# Children of the Trash



## Bluesdude (Jun 30, 2012)

Throughout the world, some of the poorest of the poor, live in the trash dumps of the wealthier. I don't mean near the trash dump, I mean IN the trash dump. This happens in Mexico, Africa, India, the Philippines, and I'm sure in many other countries. These people build their homes with, from, and in the trash. 

The trash families come running whenever they see a new trash truck driving up to dump its load. In the places I've seen the best equipped had the same tool. It's a metal hook they use to sift through the waste. Being able to sift through the trash quickly enables them to find the best stuff before someone else gets it. I've seen kids only four or five years old, barefoot, digging through the trash piles as the trucks are dumping their treasure. 

Just outside the old US Naval Station Subic Bay Philippines was one such community of trash families. Now that the base has been closed for many years, I doubt there is nearly as much activity there. I'm sure there are still folks who wait for the next truckload of trash, hoping to get something good. Probably not as many live there now since the quality and quantity of trash is not what it was. Certainly their are many others are living the lifestyle of the poor and infamous in the trash dumps of the world. Manila has a huge community in an area called Smokey Mountain. 

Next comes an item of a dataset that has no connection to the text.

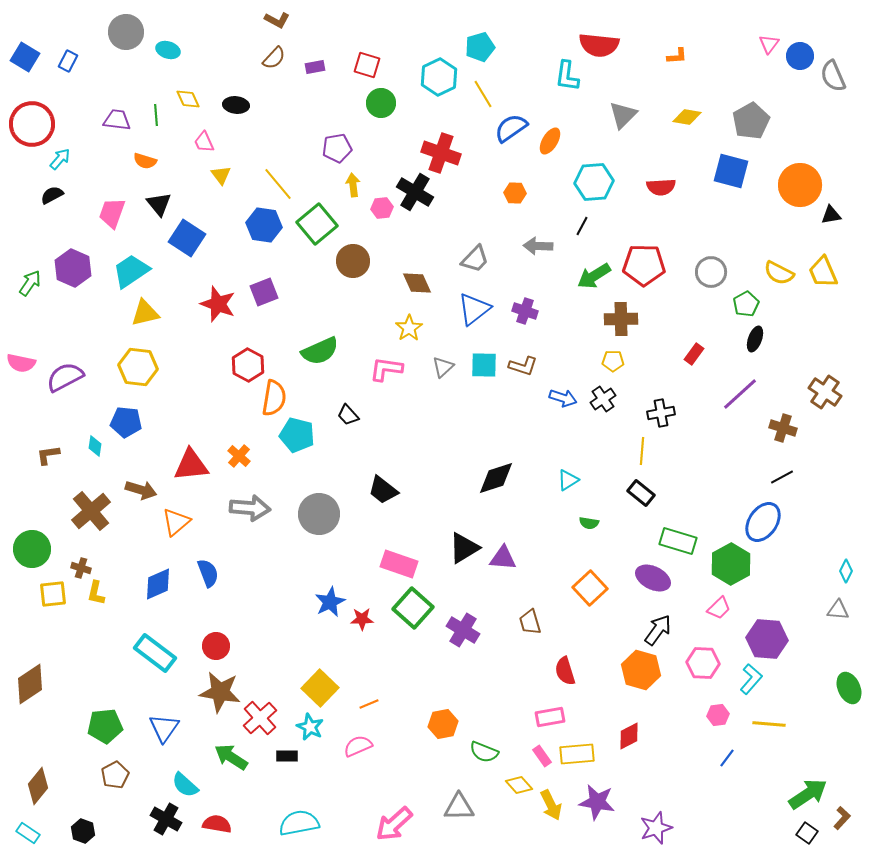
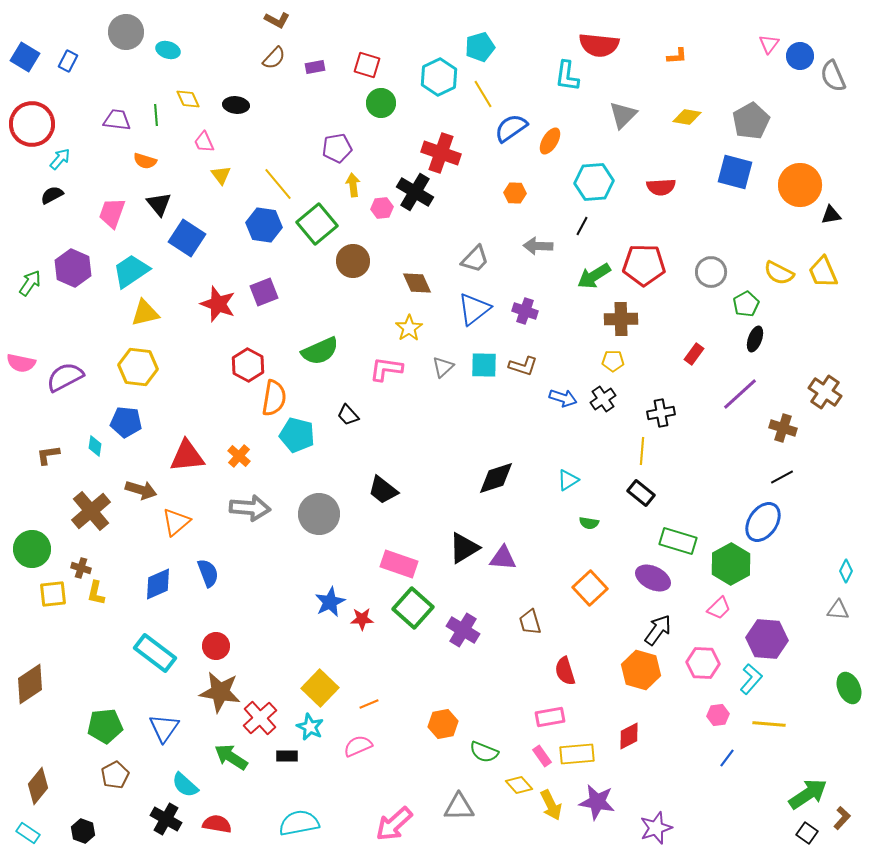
blue square at (731, 171): moved 4 px right, 1 px down
red triangle at (191, 465): moved 4 px left, 9 px up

I had made my way earlier in the year to the Olongapo dump site while out on a photo shoot to document poverty. That's when I first met the trash children. A few days before Christmas one year, I got to thinking of the trash children and how sad their Christmas mornings must have been. An old navy photographer buddy of mine and I decided to each spend twenty bucks on some toys at Bajac-Bajac market and gave the toys to the children of the trash. That was the best Christmas either of us had ever experienced. The next Christmas we asked a few shipmates to chip in so we could buy more toys for the kids. Our last Christmas we were stationed there, we raised enough to buy 600 dolls and trucks, 600 pairs of flip-flops and 300 gallon-size zip lock bags filled with rice, each one with a can of sardines in it. 

Every Christmas as my family and I are opening stacks of nicely wrapped boxes of stuff none of us need, I think of the trash families around the world. 

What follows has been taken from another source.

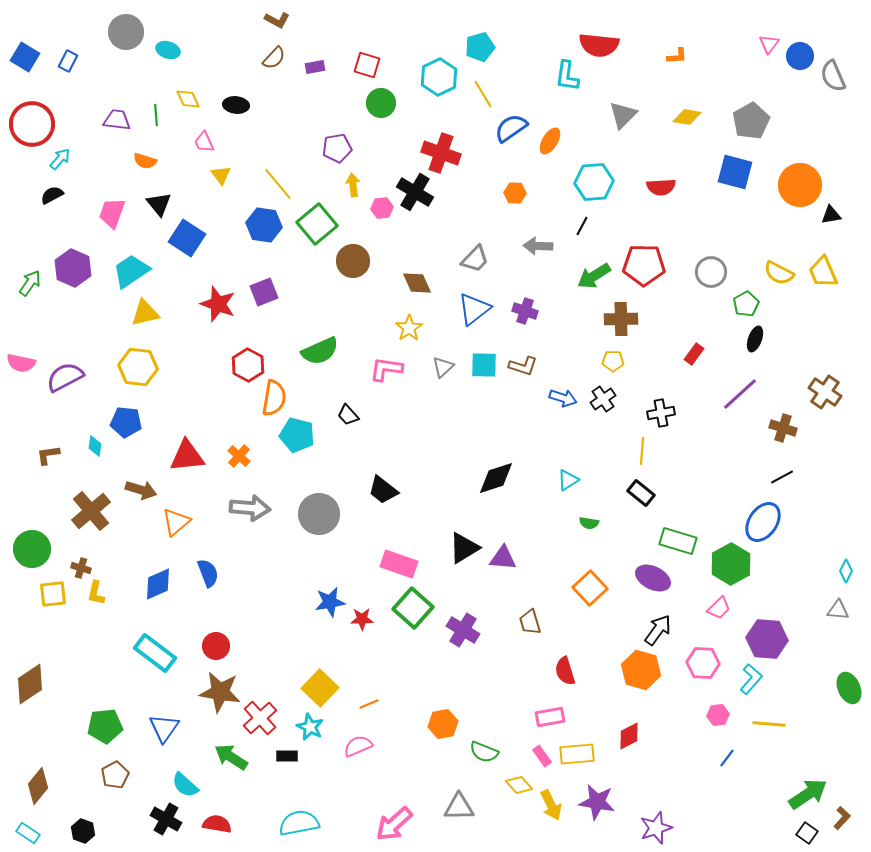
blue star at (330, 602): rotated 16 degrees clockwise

The below are photos from our first Christmas giving toys to the children living in the dump.


----------



## DannyRDG (Jul 26, 2011)

Nice to see someone else helping the poor. I have recently returned from visiting family in Angeles City. One evening I was out with my niece and we stopped at McDonalds at the bottom of fields ave. I sat and watched the street children outside begging, knowing that if I gave them money it may be taken from them, I bought some cheeseburger meals and stepped outside and gave one each to the kids. My niece commented when i came back inside to finish my meal, that she thought I was very kind. She also said that people were talking about me when they saw me giving the kids food. Its the kids I feel really sorry for, they have done nothing wrong! Likewise when I was in Iraq in 2003, I wrote to my old high school and asked them if they could get the kids to send me sweets, toothbrushes, soap and anything else they could afford to send me in shoe boxes so I could distribute to the kids whilst I was out patrolling the streets of Basra. I would spend hours before a patrol breaking down the boxes I received into freezer bags, loading them into my vehicle and then giving them to the kids! The look on their faces were amazing. All part of the hearts and minds campaign I suppose. But certainly worth.


----------



## ILoveAFilipina (Dec 21, 2012)

DannyRDG said:


> Nice to see someone else helping the poor. I have recently returned from visiting family in Angeles City. One evening I was out with my niece and we stopped at McDonalds at the bottom of fields ave. I sat and watched the street children outside begging, knowing that if I gave them money it may be taken from them, I bought some cheeseburger meals and stepped outside and gave one each to the kids. My niece commented when i came back inside to finish my meal, that she thought I was very kind. She also said that people were talking about me when they saw me giving the kids food. Its the kids I feel really sorry for, they have done nothing wrong! Likewise when I was in Iraq in 2003, I wrote to my old high school and asked them if they could get the kids to send me sweets, toothbrushes, soap and anything else they could afford to send me in shoe boxes so I could distribute to the kids whilst I was out patrolling the streets of Basra. I would spend hours before a patrol breaking down the boxes I received into freezer bags, loading them into my vehicle and then giving them to the kids! The look on their faces were amazing. All part of the hearts and minds campaign I suppose. But certainly worth.


When I was with my girlfriend recently - also in Angeles - a poor beggar kid (probably aged 6 or 7) came up as we were eating in an outside area at a hotel restaurant. My GF asked me to buy the kid a meal instead of giving money. So I did (although I had to get the hotel security guard to allow the kid to sit down first). The kid ordered Spaghetti Bolognese - and fell asleep at the table before it even arrived. Anyway we woke him when the food arrived and he wolfed it down... When finished he thanked us profusely and then went back out to the street where he proceeded to stare at us mournfully from across the road. Afterwards the security guard came up and said that the kid was very lucky because he had had a better meal than he had had that day!


----------



## craig0316 (Jan 1, 2013)

Very cool Bluesdude,
I've been thinking about making the move to Subic when I retire and would love 2 help out others when I get there, This looks like a great place 2 start!


----------



## Bluesdude (Jun 30, 2012)

One person can't change the world but we can make some small differences. Thanks for the comments and Happy New Year.


----------



## Glen48 (Jul 6, 2012)

So much for Gates and Buffett helping out... I saw Buffet on a trip to China he has a private bus and police escort so would not have seen poverty there, just think what they could do by hiring Macca;s Jollibee for a day or 1 day a week to help, only trouble is the word would get out and you would have riot's.
And then some Wall str bankster with 11 yachts he would not use then much each year.


----------